Friday, January 23, 2015

Weighing in on Netgalley

Netgalley has long been one of those special places that was only accessible through a major publishing house. Not because Netgalley is rude or anything. It was just cost prohibitive.

That recently changed with some new rules that allowed for co-ops. A co-op allows authors to share in the cost of listing books by splitting up the number of listing and how long each stays available. If done well, this is a low cost option that opens door for Indie authors that were previously locked.

I opted to use a co-op organized by the lovely ladies of Patchwork Press. My book was available to reviewers both in the month before and after release. Now that it's all said and done, I want to do a follow-up post to give you my thoughts on this new marketing opportunity.

Cost
For the co-op I used there were several options available. I decided to go with a two-month package since I was a debut author. That way, reviewers who might be hesitant to give me a try would have a bit longer to think about it after the early reviews started coming in. For two months, I paid $80. Compared to the thousands I would have had to pay to do this on my own, I felt this was more than fair. Plus, the co-op handled all the uploading, reviewer approval, and feedback chain. After sending them the digital files for my book, I literally didn't have to do anything else. With so many other moving pieces to my marketing plan, this was a real blessing.

Numbers
The listing for my book was viewed 2257 times. That's new eyeballs seeing my book. I got 409 requests, 205 of which were approved. Like, I said, the co-op took care of weeding out the folks who never post reviews, don't run blogs, aren't librarians, etc. Basically, the folks who just want free books. As of the end of December there were 59 reviews submitted on the site, with several more that have come in after that.

Exposure
I tried not to read all the reviews, because honestly, that's asking for trouble. However, I did note that many of them posted reviews on their own blog sites so that is an added bonus. Also, several of the reviewers self-identified as teachers or librarians who would be adding the book to their collections. Yeah win. I have to imagine that some of these reviewers went on to post their thoughts on other sites such as Amazon and Goodreads, but I really have no way of knowing that.

The Sting
The folks requesting books on Netgalley are hard core readers. They do not mess around. As such, they aren't going to pussyfoot around issues they had while reading. I will say that not a single reviewer was nasty or posted anything that wasn't 100% related to the book. I can absolutely respect that and was really pleased by how professional everyone was. Still, it was a bit of a shock when those first reviews came in. Nothing crazy, but not the flood of 5* reviews I was hoping for. Just a fair bit of warning that you need to have thick skin if you want to pursue a Netgalley listing. It all evened out in the wash, but those first few days had me pretty nervous.

Bonus Exposure
I can point to Netgalley as being directly responsible for one additional marketing opportunity I received. My review on the USA Today Happily Ever After blog only happened because the fabulously friendly woman who reviews for that site found my book on Netgalley. I didn't even think to send it in to them directly since the book is Indie published, but having the book listed gave me the extra exposure I needed to catch her attention.

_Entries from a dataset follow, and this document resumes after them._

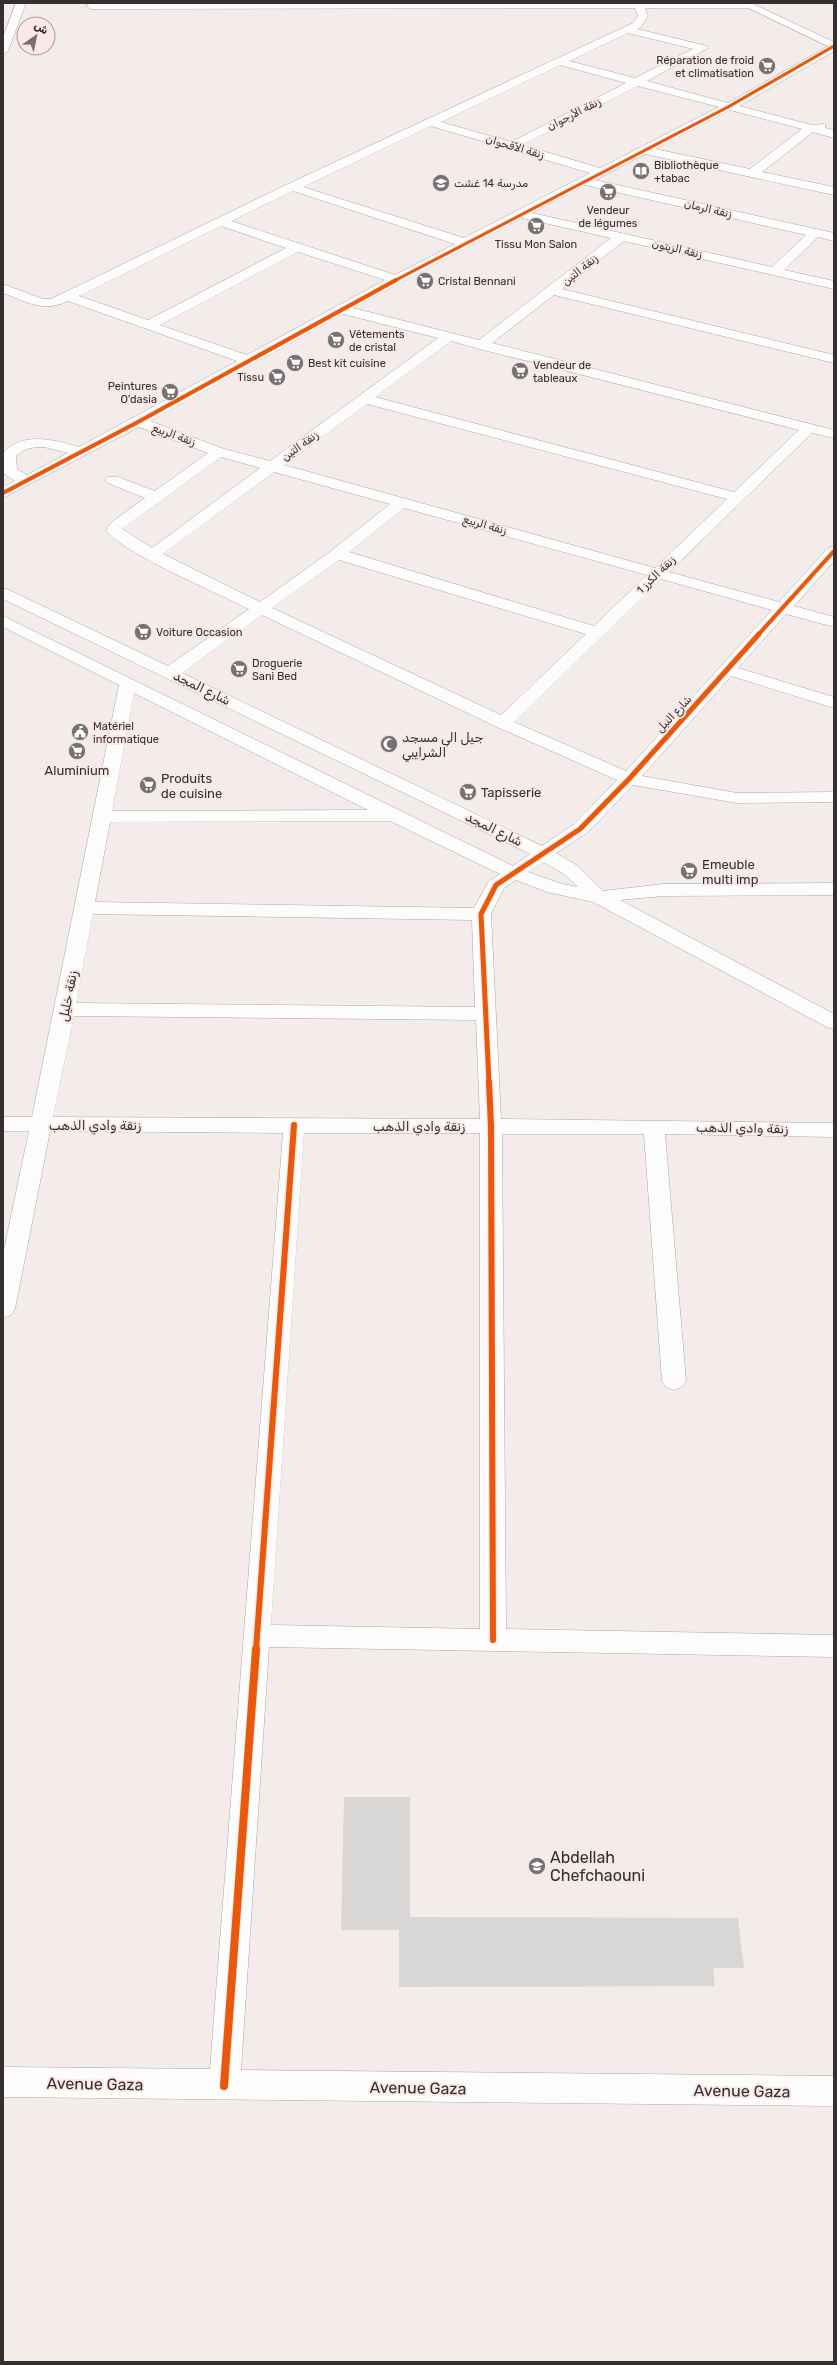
<svg xmlns="http://www.w3.org/2000/svg" width="837" height="2365" font-family="Rubik,Vazirmatn,sans-serif">
	<style>
		.building { fill: #d8d7d6 }
		.lines { fill: none; stroke-linecap: round; stroke-linejoin: round }
		.minor-casing { stroke: #aca7a6; stroke-width: 1 }
		.tertiary-casing { stroke: #aca7a6; stroke-width: 1 }
		.primary-casing { stroke: #aca7a6; stroke-width: 1 }
		.minor { fill: #fdfcfc; fill-rule: evenodd }
		.tertiary { fill: #fdfcfc; fill-rule: evenodd }
		.primary { fill: #fdfcfc; fill-rule: evenodd }
		.cycleway-far4-casing { stroke: #f8e8e7; stroke-width: 4.5 }
		.cycleway-far3-casing { stroke: #f8e8e7; stroke-width: 5.5 }
		.cycleway-far2-casing { stroke: #f8e8e7; stroke-width: 7 }
		.cycleway-far1-casing { stroke: #f8e8e7; stroke-width: 9 }
		.cycleway-casing { stroke: #f8e8e7; stroke-width: 10 }
		.cycleway-far4 { stroke: #e8590c; stroke-width: 3 }
		.cycleway-far3 { stroke: #e8590c; stroke-width: 4 }
		.cycleway-far2 { stroke: #e8590c; stroke-width: 5 }
		.cycleway-far1 { stroke: #e8590c; stroke-width: 6 }
		.cycleway { stroke: #e8590c; stroke-width: 8 }
		.labels { text-anchor: middle; dominant-baseline: central; stroke-width: 4; stroke-linejoin: round; paint-order: stroke }
		.far-poi-label { font-size: 11px; fill: #352f2f; stroke: #f8e8e7; text-anchor: start }
		.far-street-label { font-size: 11px; fill: #352f2f; stroke: #f8e8e7 }
		.street-label { font-size: 13px; fill: #352f2f; stroke: #f8e8e7 }
		.poi-label { font-size: 13px; fill: #352f2f; stroke: #f8e8e7; text-anchor: start }
		.near-poi-label { font-size: 16px; fill: #352f2f; stroke: #f8e8e7; text-anchor: start }
		.near-street-label { font-size: 16px; fill: #352f2f; stroke: #f8e8e7 }
	</style>
	<rect width="100%" height="100%" fill="#f4eceb"/>
	<path class="building" d="M344 1797H410V1917L738 1918 744 1968H713L715 1986 399 1987V1930H341Z"/>
	<g class="lines">
		<defs>
			<path id="minor" d="M90 3H750V7L746 8H645L648 16 641 27 637 29 707 46 708 48 647 81 728 103 834 43V51L739 106 812 125 825 124V128L834 130V138L813 132 762 172 834 187V195L645 154 595 180 834 233V241L818 237 784 270 834 281V289L624 241 562 289 834 355V363L554 295 492 343 834 430V438L812 433 669 572 779 602 828 548 834 546V561L794 606 834 617V627L786 614 738 668 834 697V708L731 676 642 776 737 793 834 792V802L737 803 633 785 587 833 556 853 578 866 603 891 663 884 834 883V895L663 896 620 900 834 1014V1029L827 1027 593 902 547 892 516 880 504 888 491 914 501 1119 834 1123V1137L665 1134 686 1381 682 1387 674 1390 666 1387 662 1381 644 1134H502L506 1629 834 1635V1657L269 1647 241 2070 834 2076V2106L3 2097V2067L210 2069 283 1133 50 1131 15 1309 11 1315 3 1318V1254L29 1131H3V1117H32L119 685 3 627V616L513 866 530 854 3 599V588L9 590 168 666 249 609C220 594 122 553 106 530L112 522 145 498 108 483 105 480 108 477H118L155 491 208 453 139 427 3 498V487L15 481 3 473V453C23 431 54 440 79 447L237 361 68 301C43 313 27 302 3 293V284L43 299H51L288 184 633 23 638 16 635 8 91 9 86 6ZM628 33 693 49 635 78 569 61ZM560 65 626 83 511 142 441 122ZM638 86 719 107 600 168 522 145ZM730 110 802 129 750 169 655 149ZM431 126 590 173 464 238 303 187ZM585 185 806 235 772 267 532 213ZM293 191 455 244 395 275 231 221ZM522 218 611 238 479 340 353 308ZM221 226 286 248 148 320 79 296ZM298 252 385 280 247 355 160 325ZM343 314 438 338 270 461 224 449 150 421ZM451 341 476 348 799 430 734 492 375 397ZM367 404 727 499 655 568 284 465ZM44 447 68 453 27 475 17 469 16 456C25 448 32 447 44 447ZM221 457 260 468 152 548 122 529ZM274 472 390 504 331 551 260 602 163 554ZM404 508 647 575 594 626 349 552ZM339 560 586 634 501 715 272 608ZM661 579 772 610 626 771 514 722ZM262 615 497 727 617 780 573 825 542 846 182 673ZM134 693 368 810 112 811ZM390 821 500 874 489 881 474 908 95 902 110 822ZM543 862 564 874 578 887 559 883 528 872ZM93 914 472 920 475 1007 76 1003ZM74 1016 476 1020 480 1119 53 1117ZM304 1133H480V1629L271 1625Z"/>
			<path id="tertiary" d="M738 3H751L834 42V49Z"/>
			<path id="primary" d="M16 3H26L8 51 3 54V37Z"/>
		</defs>
		<use href="#minor" class="minor-casing"/>
		<use href="#tertiary" class="tertiary-casing"/>
		<use href="#primary" class="primary-casing"/>
		<use href="#minor" class="minor"/>
		<use href="#tertiary" class="tertiary"/>
		<use href="#primary" class="primary"/>
		<defs>
			<path id="cycleway-far4" d="M394 281 728 107 834 46"/>
			<path id="cycleway-far3" d="M3 493 138 422 396 280
				M758 635 834 551"/>
			<path id="cycleway-far2" d="M489 1083 481 914 496 885 580 829 629 779 759 634"/>
			<path id="cycleway-far1" d="M489 1082 491 1126 493 1640
				M256 1650 294 1125"/>
			<path id="cycleway" d="M224 2086 256 1649"/>
		</defs>
		<use href="#cycleway-far4" class="cycleway-far4-casing"/>
		<use href="#cycleway-far3" class="cycleway-far3-casing"/>
		<use href="#cycleway-far2" class="cycleway-far2-casing"/>
		<use href="#cycleway-far1" class="cycleway-far1-casing"/>
		<use href="#cycleway" class="cycleway-casing"/>
		<use href="#cycleway-far4" class="cycleway-far4"/>
		<use href="#cycleway-far3" class="cycleway-far3"/>
		<use href="#cycleway-far2" class="cycleway-far2"/>
		<use href="#cycleway-far1" class="cycleway-far1"/>
		<use href="#cycleway" class="cycleway"/>
	</g>
	<defs>
		<symbol id="supermarket-disc" viewBox="-11 -11 22 22"><circle r="9.5" fill="#787171" stroke="#f8e8e7"/><path d="M-6-5.5h2.5l.6 2H6L4.5 2H-2.5L-4.4-4H-6ZM-1.5 3.2a1.3 1.3 0 1 0 .1 0ZM3 3.2a1.3 1.3 0 1 0 .1 0Z" fill="#fff"/></symbol>
		<symbol id="library-disc" viewBox="-11 -11 22 22"><circle r="9.5" fill="#787171" stroke="#f8e8e7"/><path d="M-6-4Q-3-5.5-.7-3.5V5Q-3 3-6 4ZM6-4Q3-5.5 .7-3.5V5Q3 3 6 4Z" fill="#fff"/></symbol>
		<symbol id="school-disc" viewBox="-11 -11 22 22"><circle r="9.5" fill="#787171" stroke="#f8e8e7"/><path d="M0-5L7-2L0 1L-7-2ZM-4 1L0 2.5L4 1V4Q0 6-4 4Z" fill="#fff"/></symbol>
		<symbol id="civic-disc" viewBox="-11 -11 22 22"><circle r="9.5" fill="#787171" stroke="#f8e8e7"/><path d="M-.6-6.5H3V-4.5H.6V-3L4-1V1h2V6H-6V1h2V-1L-.6-3ZM-1.2 2.5V6h2.4V2.5Z" fill="#fff"/></symbol>
		<symbol id="mosque-disc" viewBox="-11 -11 22 22"><circle r="9.5" fill="#787171" stroke="#f8e8e7"/><path d="M3.5-4.9A6 6 0 1 0 3.5 4.9A5 5 0 1 1 3.5-4.9Z" fill="#fff"/></symbol>
	</defs>
	<g fill-rule="evenodd">
		<use href="#supermarket-disc" x="757" y="56" width="20" height="20"/>
		<use href="#library-disc" x="631" y="161" width="20" height="20"/>
		<use href="#school-disc" x="431" y="173" width="20" height="20"/>
		<use href="#supermarket-disc" x="598" y="182" width="20" height="20"/>
		<use href="#supermarket-disc" x="526" y="216" width="20" height="20"/>
		<use href="#supermarket-disc" x="415" y="271" width="20" height="20"/>
		<use href="#supermarket-disc" x="326" y="330" width="20" height="20"/>
		<use href="#supermarket-disc" x="285" y="353" width="20" height="20"/>
		<use href="#supermarket-disc" x="510" y="361" width="20" height="20"/>
		<use href="#supermarket-disc" x="267" y="367" width="20" height="20"/>
		<use href="#supermarket-disc" x="160" y="382" width="20" height="20"/>
		<use href="#supermarket-disc" x="133" y="622" width="20" height="20"/>
		<use href="#supermarket-disc" x="229" y="659" width="20" height="20"/>
		<use href="#civic-disc" x="70" y="722" width="20" height="20"/>
		<use href="#mosque-disc" x="379" y="734" width="20" height="20"/>
		<use href="#supermarket-disc" x="67" y="741" width="20" height="20"/>
		<use href="#supermarket-disc" x="138" y="775" width="20" height="20"/>
		<use href="#supermarket-disc" x="458" y="782" width="20" height="20"/>
		<use href="#supermarket-disc" x="679" y="861" width="20" height="20"/>
		<use href="#school-disc" x="527" y="1856" width="20" height="20"/>
	</g>
	<g class="labels">
		<g class="far-poi-label">
			<text x="754" y="60" text-anchor="end">Réparation de froid<tspan x="754" dy="13">et climatisation</tspan></text>
			<text x="654" y="165">Bibliothèque<tspan x="654" dy="13">+tabac</tspan></text>
			<text x="454" y="183">مدرسة 14 غشت</text>
			<text x="608" y="210" text-anchor="middle">Vendeur<tspan x="608" dy="13">de légumes</tspan></text>
			<text x="536" y="244" text-anchor="middle">Tissu Mon Salon</text>
			<text x="438" y="281">Cristal Bennani</text>
			<text x="349" y="334">Vêtements<tspan x="349" dy="13">de cristal</tspan></text>
			<text x="308" y="363">Best kit cuisine</text>
			<text x="533" y="365">Vendeur de<tspan x="533" dy="13">tableaux</tspan></text>
			<text x="264" y="377" text-anchor="end">Tissu</text>
			<text x="157" y="386" text-anchor="end">Peintures<tspan x="157" dy="13">O'dasia</tspan></text>
			<text x="156" y="632">Voiture Occasion</text>
			<text x="252" y="663">Droguerie<tspan x="252" dy="13">Sani Bed</tspan></text>
			<text x="93" y="726">Matériel<tspan x="93" dy="13">informatique</tspan></text>
		</g>
		<g class="far-street-label">
			<text transform="translate(574 114) rotate(-27)">زنقة الأرجوان</text>
			<text transform="translate(515 147) rotate(16)">زنقة الأقحوان</text>
			<text transform="translate(708 209) rotate(13)">زنقة الرمان</text>
			<text transform="translate(677 249) rotate(13)">زنقة الزيتون</text>
			<text transform="translate(580 270) rotate(-39)">زنقة التين</text>
			<text transform="translate(174 435) rotate(20)">زنقة الربيع</text>
			<text transform="translate(300 446) rotate(-36)">زنقة التين</text>
			<text transform="translate(485 525) rotate(16)">زنقة الربيع</text>
			<text transform="translate(656 575) rotate(-44)">زنقة الكرز 1</text>
			<text transform="translate(674 714) rotate(-47)">شارع النبل</text>
		</g>
		<g class="street-label">
			<text transform="translate(202 688) rotate(26)">شارع المجد</text>
			<text transform="translate(494 829) rotate(26)">شارع المجد</text>
			<text transform="translate(68 996) rotate(-79)">زنقة خليل</text>
			<text x="95" y="1125">زنقة وادي الذهب</text>
			<text x="419" y="1126">زنقة وادي الذهب</text>
			<text transform="translate(742 1128) rotate(1)">زنقة وادي الذهب</text>
		</g>
		<g class="poi-label">
			<text x="402" y="737">جيل الي مسجد<tspan x="402" dy="15">الشرايبي</tspan></text>
			<text x="77" y="770" text-anchor="middle">Aluminium</text>
			<text x="161" y="778">Produits<tspan x="161" dy="15">de cuisine</tspan></text>
			<text x="481" y="792">Tapisserie</text>
			<text x="702" y="864">Emeuble<tspan x="702" dy="15">multi imp</tspan></text>
		</g>
		<g class="near-poi-label">
			<text x="550" y="1857">Abdellah<tspan x="550" dy="18">Chefchaouni</tspan></text>
		</g>
		<g class="near-street-label">
			<text transform="translate(95 2084) rotate(1)">Avenue Gaza</text>
			<text transform="translate(418 2088) rotate(1)">Avenue Gaza</text>
			<text transform="translate(742 2091) rotate(1)">Avenue Gaza</text>
		</g>
	</g>
	<rect width="837" height="2365" fill="none" stroke="#352f2f" stroke-width="8"/>
	<g transform="translate(36 36) rotate(33)"><circle r="19" fill="#f8e8e7" stroke="#aa9e9d"/>
	<path d="M0-3L7 15L0 10L-7 15Z" fill="#787171"/>
	<text y="-6" font-size="11" font-weight="bold" text-anchor="middle" fill="#352f2f">ش</text>
	</g>
</svg>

Overall, I can say without any reservation that I will absolutely post future books on Netgalley. The cost is low enough that it isn't going to break the bank and the extra exposure is priceless.

In regard to how to maximize your Netgalley listing, here are a few tips:

1. Cover is key
Readers are giving lots and lots of options and their initial view is based on cover alone. They can see the description and other info once they click on the cover, but they have to get there first. If your cover is bland, unprofessional, and easily overlooked, it probably won't get much attention on the site. Viewers can up or down vote covers on the site and I was tickled pink to see that the cover for Rite of Rejection was a real crowd-pleaser.

2. Share
Once the book was live, I received a direct link to my listing. So long as it is done sparingly, I think it's fine to post this on social media or share it with your newsletter.I actually didn't share this as much as I could have and this is something I will definitely do more of next time. I did, however, let all my blog tour reviewers know about the listing and asked them to pass it along to any other bloggers they knew that might be interested. Several of them thanked me and let me know that they did pass it along.

3. Follow-up
Now that most, if not all, of the reviews are in, I'll be going back through them and looking for one specific area. Reviewers are asked if they would like to connect with the author. For those that said yes, I'll be reaching out thanking them for their review and offering to do a guest post or interview on their blog. This is a great way to meet more readers and keep up marketing efforts without going overboard.

If you have any questions about using Netgalley, feel free to ask in the comments. If you're interested in signing up for your next book, be sure to check out the awesome folks over at Patchwork Press.

2 comments:

  1. Hi Sarah - Thanks for sharing your experience using NetGalley to promote your title! Glad to hear you had such great impressions and reviews - and that the marketing opportunity came out of it! If you ever have any questions for us do not hesitate to reach out.

    Best,
    Tarah Theoret
    Community Manager, NetGalley

    ReplyDelete
  2. Nice summary of your NetGalley experience, Sarah! I used NetGalley with my first book, and I do remember that comments were pretty intense sometimes. It is great to get more eyes on your book, though.